Als je tegenwoordig carrière in de wetenschap wilt maken, moet je artikelen publiceren in tijdschriften met een zo hoog mogelijke ranking. Zelfs in de geesteswetenschappen raakt hierdoor het boek in het geding. De nadruk op artikelen zien we ook terug in het promotietraject. Het wordt in steeds meer disciplines gebruikelijk om artikelen te bundelen en dat een proefschrift te noemen. Meestal is de promotor co-auteur op die artikelen, en daarmee dus ook co-auteur van het proefschrift. De consequenties hiervan worden onvoldoende erkend.
Politicoloog Paul Nieuwenburg kaartte onlangs in NRC Handelsblad de juridische aspecten van de compilatiedissertatie aan, zie deze blogpost op StukRoodVlees. Hij betoogt dat volgens de wet de promovendus het proefschrift zelf moet schrijven. Een bundel van vier artikelen waaraan de promotor heeft meegeschreven zou dan niet rechtsgeldig zijn. Nieuwenburg slaat echter de plank mis.
Co-auteur betekent niet per definitie dat iemand ook schrijft. Soms is iemand co-auteur omdat hij de data of het idee heeft geleverd. Veel promovendi worden aangesteld op een project waarvoor de promotor externe financiering heeft gekregen. Dat geld krijg je alleen als er een uitgebreid onderzoeksontwerp ligt. Bij mijn onderzoeksschool was het om die reden verplicht dat de promotor op alle artikelen altijd co-auteur was.

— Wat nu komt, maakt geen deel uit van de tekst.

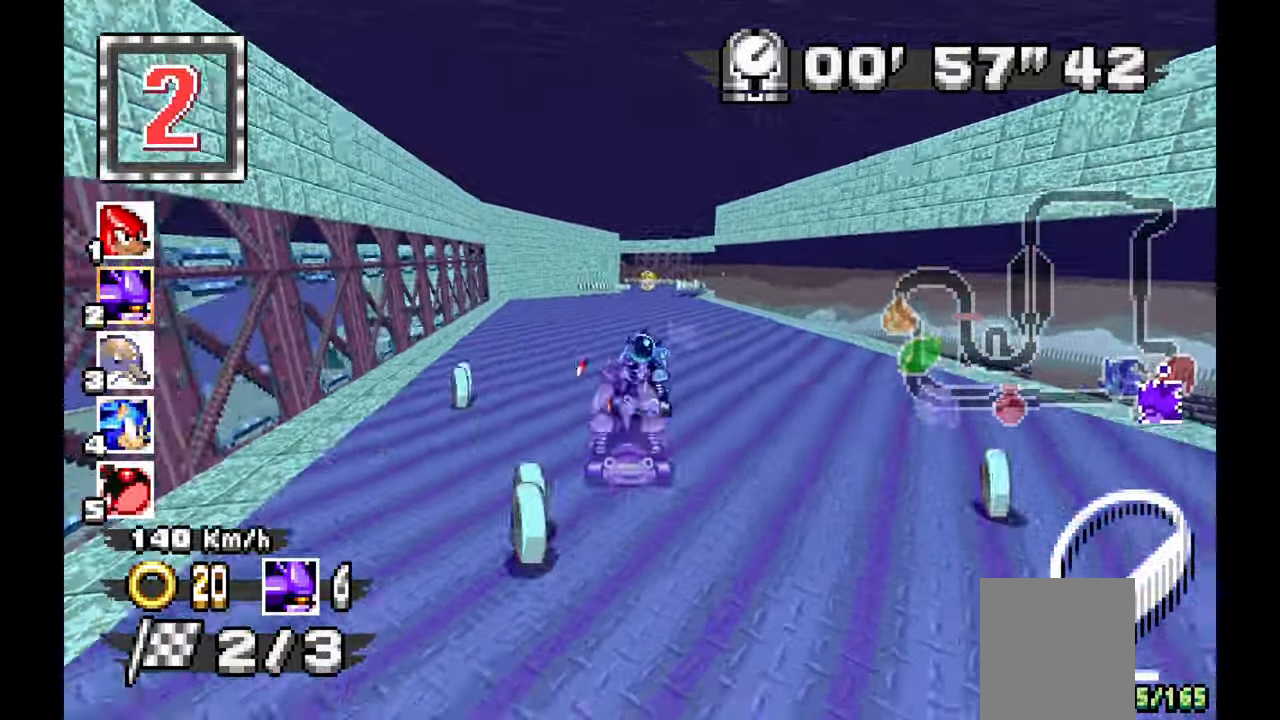
{"dt_ms": 1000, "buttons": ["A"], "left_stick": "left", "events": [[100, "left_stick", "right"], [150, "left_stick", "center"], [333, "left_stick", "down-right"], [350, "A", "up"], [533, "left_stick", "center"], [617, "left_stick", "left"], [750, "A", "down"], [783, "left_stick", "center"], [950, "left_stick", "left"]]}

Daarnaast hoeft er geen verschil te zijn in de manier waarop een promotor het schrijven van een monografie of van artikelen begeleidt. De promotor geeft in beide gevallen feedback op structuur, verbetert taalfouten, doet suggesties voor tekstherziening. Dat is allemaal essentieel voor het schrijfresultaat. Bij een monografie wordt hier niet moeilijk over gedaan, waarom bij artikelen dan wel?
Het voordeel van bundelen voor de promovendus is duidelijk. Vier korte deelstudies vereisen minder werk dan één groot samenhangend geheel. Vier keer een klein punt maken is eenvoudiger dan een groot argument uitwerken. Mijn proefschrift telt elf hoofdstukken en omvat bijna 90.000 woorden. Ik was veel eerder klaar geweest met vier artikelen van ieder 6000 woorden, plus een inleiding van nog eens 1000.

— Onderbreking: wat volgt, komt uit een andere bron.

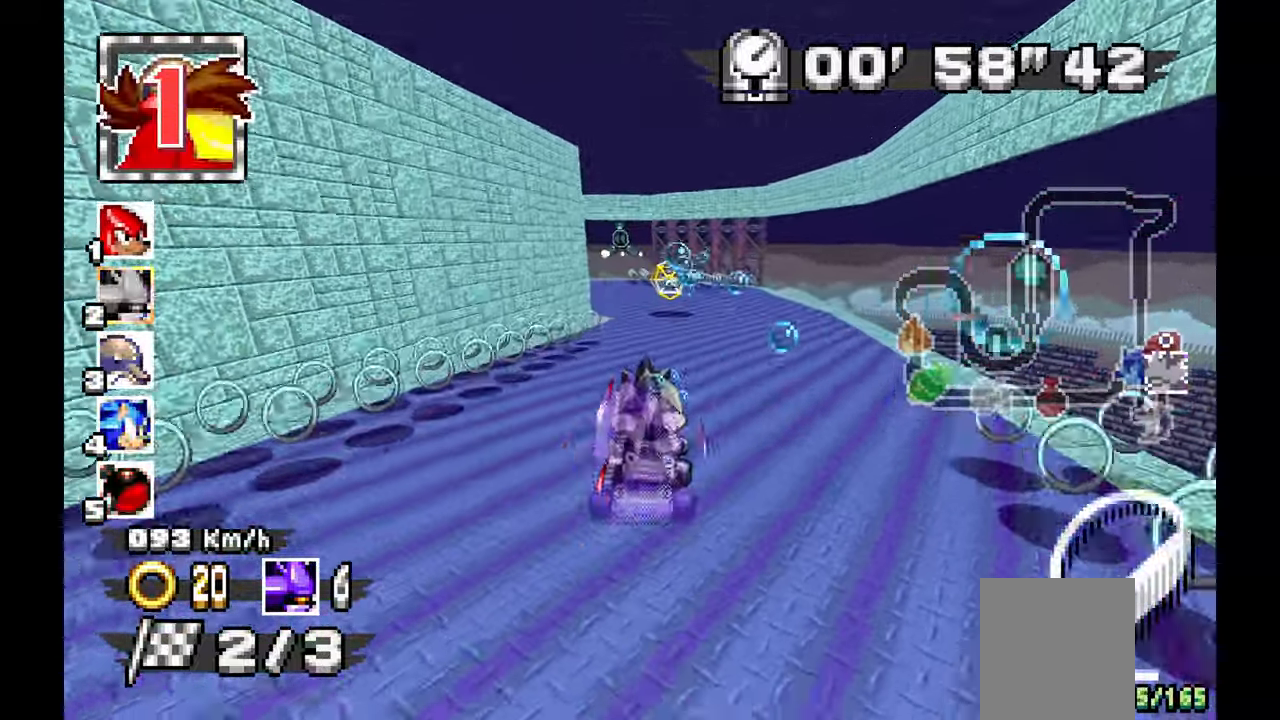
{"dt_ms": 500, "buttons": ["A"], "left_stick": "left", "events": [[183, "left_stick", "center"], [267, "left_stick", "left"]]}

Kwantiteit werkt hier op een rare manier: 90.000 woorden wegen minder dan 25.000. Een artikel en een boek tellen namelijk beiden als één publicatie. Vier artikelen betekent vier publicaties. Een boek is er maar een. Met vier publicaties op je CV scoor je in sollicitatierondes en bij beursaanvragen beter dan de arme stakker die heeft zit te zwoegen op dat ene boek. Promoveren op artikelen betekent dus een voorsprong in je academische carrière.
Ook voor de promotor is het gunstiger als de promovendus artikelen schrijft. Daar mag immers ook zijn naam op, terwijl dat bij een monografie nooit het geval is. De promovendus voert het werk uit en de promotor ziet zijn publicatielijst groeien. Dat is weer handig bij het aanvragen van onderzoeksfinanciering, waarmee de promotor nog meer promovendi kan aanstellen, waarmee de promotor nog meer publicaties binnentrekt, waarmee er nog meer geld komt, enzovoort.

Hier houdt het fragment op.